Reproduce the data in full, exactly.

▶ **DATASET SECTION**

::::::::

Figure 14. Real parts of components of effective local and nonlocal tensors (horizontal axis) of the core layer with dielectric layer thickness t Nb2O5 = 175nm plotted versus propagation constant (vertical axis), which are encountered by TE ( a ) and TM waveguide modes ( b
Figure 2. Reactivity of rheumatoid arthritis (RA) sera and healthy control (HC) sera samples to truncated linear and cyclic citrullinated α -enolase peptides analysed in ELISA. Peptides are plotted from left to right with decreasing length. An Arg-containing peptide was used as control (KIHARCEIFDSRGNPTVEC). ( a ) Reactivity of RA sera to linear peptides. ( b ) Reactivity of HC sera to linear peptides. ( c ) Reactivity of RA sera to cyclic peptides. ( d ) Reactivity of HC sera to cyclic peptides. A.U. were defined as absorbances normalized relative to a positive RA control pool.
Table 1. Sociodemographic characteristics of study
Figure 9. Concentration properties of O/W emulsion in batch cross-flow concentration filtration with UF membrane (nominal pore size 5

::::::::

▶ **ANSWER AREA**
Figure 14. Real parts of components of effective local and nonlocal tensors (horizontal axis) of the core layer with dielectric layer thickness t Nb2O5 = 175nm plotted versus propagation constant (vertical axis), which are encountered by TE ( a ) and TM waveguide modes ( b
Figure 2. Reactivity of rheumatoid arthritis (RA) sera and healthy control (HC) sera samples to truncated linear and cyclic citrullinated α -enolase peptides analysed in ELISA. Peptides are plotted from left to right with decreasing length. An Arg-containing peptide was used as control (KIHARCEIFDSRGNPTVEC). ( a ) Reactivity of RA sera to linear peptides. ( b ) Reactivity of HC sera to linear peptides. ( c ) Reactivity of RA sera to cyclic peptides. ( d ) Reactivity of HC sera to cyclic peptides. A.U. were defined as absorbances normalized relative to a positive RA control pool.
Table 1. Sociodemographic characteristics of study
Figure 9. Concentration properties of O/W emulsion in batch cross-flow concentration filtration with UF membrane (nominal pore size 5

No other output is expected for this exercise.